__OBJETIVO__
Retome o relato de memórias da Força Aérea na guerra em África e continue-o a partir da última frase apresentada.

__TEXTO DE LEITURA__
Foi também Silva Cardoso que dinamizou a esquadra de SA Pumas e introduziu os B26 que estavam em Alverca há vários anos, mas que por imposições burocráticas, ou técnicas
, não voavam.
B26 na BA9
Este bombardeiro, totalmente diferente do PV2, tinha o coquepit de acesso exterior. A tripulação era constituída por três elementos; piloto, co-piloto e mecânico, que atrás dos primeiros num assento que mais parecia de motorizada. Tinha o trem de aterragem contrário ao PV2, ou seja atrás, e uma autonomia considerável. Não sei como o Gen. Cardoso estava habilitado para pilotar esta aeronave, mas foi ele que lançou o nosso comandante de PV2 Ten. Godinho, que pediu transferência para Luanda para estar junto da família.
Cerimónia de despedida do Gen.Bettencourt Rodrigues

A organização do comando do Exército na ZML também mexeu com o que tinha estado em vigor, ao tempo o Gen. Bettencourt Rodrigues. O seu novo comandante, o Gen Hipólito, dito falcão, que eu acrescento sem garras, tinha sido braço direito do Gen. Kaúlza de Arriaga de triste memória, mas ficou ligado á FAP quando foi SEA, ao criar as tropas paraquedistas inspiradas na formação francesa na Argélia e daí o aparecimento dos Nord-Atlas. Foram os dois os arquitectos da operação "Nó Górdio", que apesar dos pesados meios envolvidos, não resolveu nada e foi o início da guerra a todo o Moçambique, com a criação de nova frente de combates em Tete.
AB7 - Tete


No AB7-Tete houveram flagelações e mortes, apesar de ali estar estacionada uma esquadrilha de Fiats. O inimigo tornou-se mais agressivo e audaz, estando a infligir baixas consideráveis na nossa tropa regular. A quantidade de minas anti-pessoais e anti-viaturas limitavam drasticamente o movimento de pessoal e viaturas, e a sua saída dos aquartelamentos, ou povoações. Dois aviões rodesianos Hunter foram abatidos. Este estado de sufoco originou a operação dos comandos mais vergonhosa da nossa estadia em África, em Wiriyamu, relatada por missionários espanhóis, o inglês Adrian Hastings e outros.
Os nossos generais não aprenderam nada. Em 1966 na Guiné, ao tempo do Gen. Arnaldo Schulz, foi empreendida uma operação de grande envergadura na ilha de Como, tendo mobilizado os três ramos das FA e todos os meios bélicos disponíveis. Resultado a ilha ficou deserta, no entanto mal as nossas tropas voltaram as costas, o IN saiu dos seus refúgios e ficou mais forte. A ilha passou a ser o QG de Nino Vieira !

__LINHAS DE DADOS__
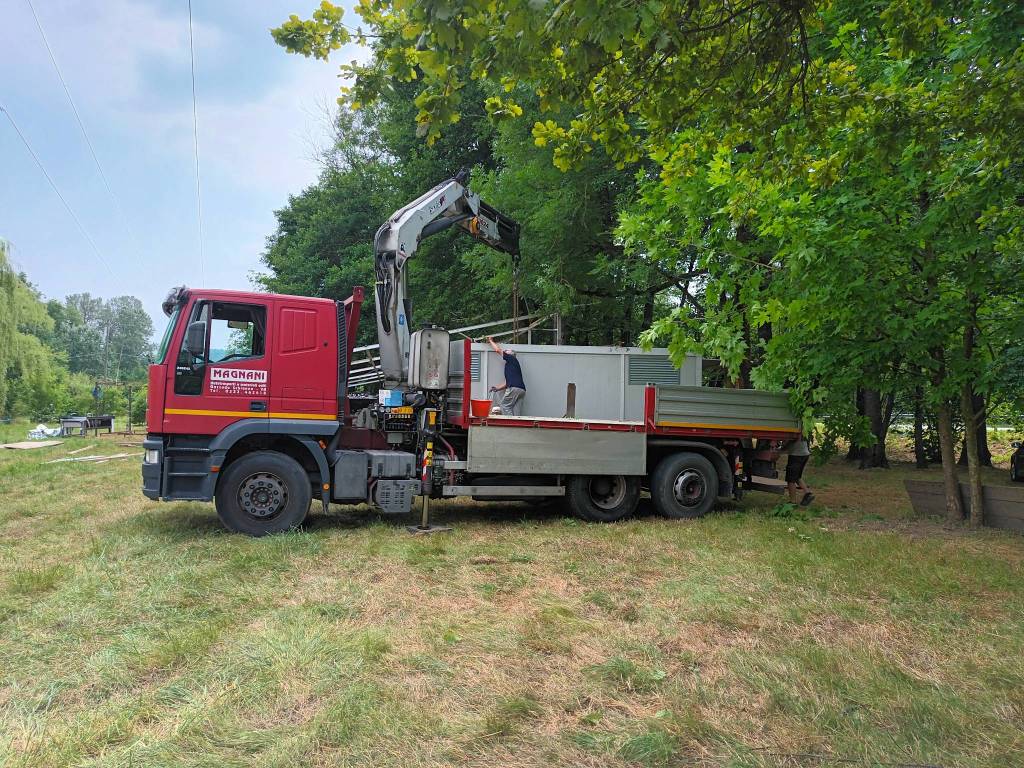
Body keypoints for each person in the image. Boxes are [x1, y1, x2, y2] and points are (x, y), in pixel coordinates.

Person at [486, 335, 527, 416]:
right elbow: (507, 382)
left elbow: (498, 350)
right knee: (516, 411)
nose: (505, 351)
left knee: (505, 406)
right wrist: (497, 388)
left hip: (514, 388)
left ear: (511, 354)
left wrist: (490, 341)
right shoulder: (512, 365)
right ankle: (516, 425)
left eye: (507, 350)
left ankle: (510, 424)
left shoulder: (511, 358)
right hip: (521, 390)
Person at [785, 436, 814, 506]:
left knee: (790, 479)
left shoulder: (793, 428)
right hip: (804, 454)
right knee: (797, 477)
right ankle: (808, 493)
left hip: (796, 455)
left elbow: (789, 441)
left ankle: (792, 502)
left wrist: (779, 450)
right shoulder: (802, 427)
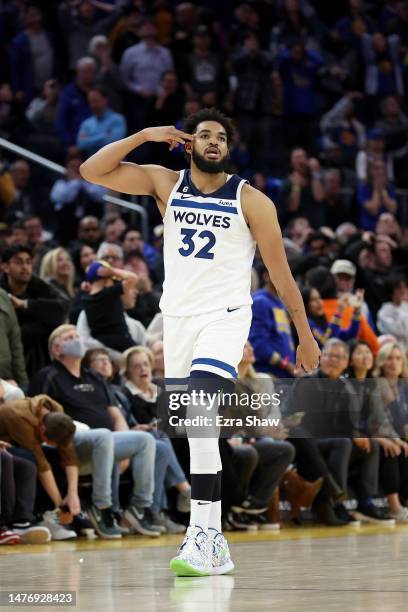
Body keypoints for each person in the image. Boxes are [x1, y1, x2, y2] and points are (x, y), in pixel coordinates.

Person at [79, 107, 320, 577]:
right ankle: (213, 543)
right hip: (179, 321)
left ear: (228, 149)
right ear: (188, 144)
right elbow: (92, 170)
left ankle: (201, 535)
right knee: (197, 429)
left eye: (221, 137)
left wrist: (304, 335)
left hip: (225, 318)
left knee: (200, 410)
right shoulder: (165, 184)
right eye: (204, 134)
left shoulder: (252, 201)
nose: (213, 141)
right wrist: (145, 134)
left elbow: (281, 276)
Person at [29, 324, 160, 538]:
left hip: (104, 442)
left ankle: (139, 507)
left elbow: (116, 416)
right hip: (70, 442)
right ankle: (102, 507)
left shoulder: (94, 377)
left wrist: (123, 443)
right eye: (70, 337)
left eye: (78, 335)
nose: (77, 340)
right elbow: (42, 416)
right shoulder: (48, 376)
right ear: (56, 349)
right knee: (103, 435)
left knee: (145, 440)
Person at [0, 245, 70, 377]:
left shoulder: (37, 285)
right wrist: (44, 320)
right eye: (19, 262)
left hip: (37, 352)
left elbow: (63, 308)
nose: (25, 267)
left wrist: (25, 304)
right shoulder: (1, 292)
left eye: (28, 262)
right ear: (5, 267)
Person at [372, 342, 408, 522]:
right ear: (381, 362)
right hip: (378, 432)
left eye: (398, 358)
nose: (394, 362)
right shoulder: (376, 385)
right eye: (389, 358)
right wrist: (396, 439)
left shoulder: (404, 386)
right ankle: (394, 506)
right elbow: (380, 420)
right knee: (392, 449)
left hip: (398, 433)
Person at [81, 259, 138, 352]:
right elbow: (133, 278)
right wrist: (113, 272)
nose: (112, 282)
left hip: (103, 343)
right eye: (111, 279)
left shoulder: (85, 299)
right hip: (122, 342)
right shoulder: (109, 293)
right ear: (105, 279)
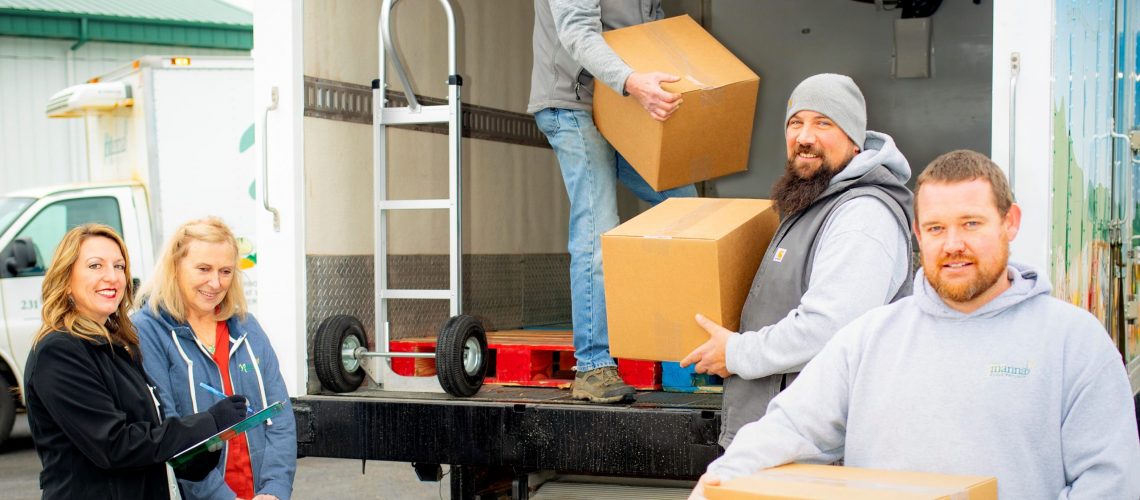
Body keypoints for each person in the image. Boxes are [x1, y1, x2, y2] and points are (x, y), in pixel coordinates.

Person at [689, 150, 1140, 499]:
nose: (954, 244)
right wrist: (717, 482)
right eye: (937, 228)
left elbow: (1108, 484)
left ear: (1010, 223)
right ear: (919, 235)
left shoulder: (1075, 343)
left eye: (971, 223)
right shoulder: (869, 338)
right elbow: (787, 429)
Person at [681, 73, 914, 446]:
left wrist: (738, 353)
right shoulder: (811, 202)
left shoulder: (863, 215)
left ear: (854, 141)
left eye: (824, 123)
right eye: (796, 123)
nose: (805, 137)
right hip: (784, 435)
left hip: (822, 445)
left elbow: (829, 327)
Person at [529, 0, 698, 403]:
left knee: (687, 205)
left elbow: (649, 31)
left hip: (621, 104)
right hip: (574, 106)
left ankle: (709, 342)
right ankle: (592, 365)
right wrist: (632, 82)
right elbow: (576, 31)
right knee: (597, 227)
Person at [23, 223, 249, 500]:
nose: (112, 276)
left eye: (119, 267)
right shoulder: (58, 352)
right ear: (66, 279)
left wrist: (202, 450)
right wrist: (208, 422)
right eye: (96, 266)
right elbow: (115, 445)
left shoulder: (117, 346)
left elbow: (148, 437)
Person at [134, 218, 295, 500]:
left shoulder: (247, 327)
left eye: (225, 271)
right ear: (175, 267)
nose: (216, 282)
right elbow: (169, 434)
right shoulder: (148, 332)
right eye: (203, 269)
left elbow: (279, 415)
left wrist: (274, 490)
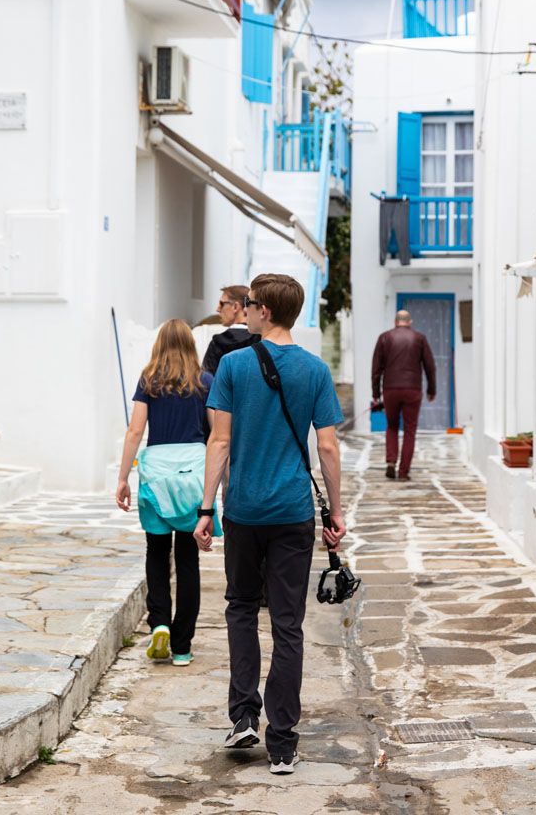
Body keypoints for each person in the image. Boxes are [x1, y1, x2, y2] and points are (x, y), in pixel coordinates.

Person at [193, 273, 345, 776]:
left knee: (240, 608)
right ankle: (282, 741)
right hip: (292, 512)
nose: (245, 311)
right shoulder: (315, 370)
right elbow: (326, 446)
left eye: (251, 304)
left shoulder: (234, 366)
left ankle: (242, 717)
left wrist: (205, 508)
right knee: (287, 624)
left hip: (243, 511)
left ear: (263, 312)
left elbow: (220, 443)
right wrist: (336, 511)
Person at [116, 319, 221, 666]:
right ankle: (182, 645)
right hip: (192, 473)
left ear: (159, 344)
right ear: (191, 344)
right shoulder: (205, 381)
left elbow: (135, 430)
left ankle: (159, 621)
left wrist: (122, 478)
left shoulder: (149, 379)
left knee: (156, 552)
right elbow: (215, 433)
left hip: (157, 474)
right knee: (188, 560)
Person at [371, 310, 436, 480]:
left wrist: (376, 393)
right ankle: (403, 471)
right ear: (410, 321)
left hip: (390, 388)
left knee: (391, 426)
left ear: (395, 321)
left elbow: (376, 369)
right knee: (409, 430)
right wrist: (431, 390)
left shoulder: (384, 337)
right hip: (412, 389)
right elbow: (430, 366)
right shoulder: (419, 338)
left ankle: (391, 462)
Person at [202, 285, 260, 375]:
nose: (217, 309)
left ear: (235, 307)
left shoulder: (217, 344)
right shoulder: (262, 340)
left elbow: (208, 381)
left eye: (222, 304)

__RESPOSTA ESCRITA__
Para substituir o Gen. Schulz, foi nomeado outro, o Gen. António Spínola, com entrada de leão e saída de sendeiro. General que até tinha sido observador das manobras dos alemães em Estalinegrado em 1942, pensava revolucionar as artes da guerra, parecia que estava em todas, percebeu que não ia lá e escreveu um livro em que só faltava dizer...tirai-me daqui !

Em 1973 aconteceram os tristes acontecimentos de Guidage no norte, Guileje e Gadamael, onde pereceram dezenas de militares dos quais praticamente um pelotão de paraquedistas em Guileje, cujos corpos lá sepultados, foram resgatados em 2002, sob os auspícios da Liga dos Combatentes.
Os novos senhores do leste de Angola, Hipólito, Pezarat, Sachetti e seus correlegionários, a primeira coisa visível foi denunciar o acordo da "operação madeira", entre as NT e a Unita com a participação dos madeireiros. Foi como mexer num vespeiro, até aí vivia-se em paz relativa, a Unita armada por nós,  entretinha-se a guerrear o seu arqui inimigo o Mpla, o comércio e as infraestruturas fluíam. Daí para a frente os pelotões e companhias isoladas eram flageladas, cresceram as emboscadas e mortes. Os comandos passaram a ter baixas consideráveis, expressas no livro do Furriel comando Albano Sousa, "Chão de Sangue", ou no ataque a uma coluna no Luvuéi. Abriu-se a guerra até Luiana, activou-se Silva Porto, os nossos aviões e helicópteros começaram a ser alvejados e atingidos, que o digam o Patrício e o Corredeira, e tudo se encaminhava para sairmos do leste envergonhados e humilhados.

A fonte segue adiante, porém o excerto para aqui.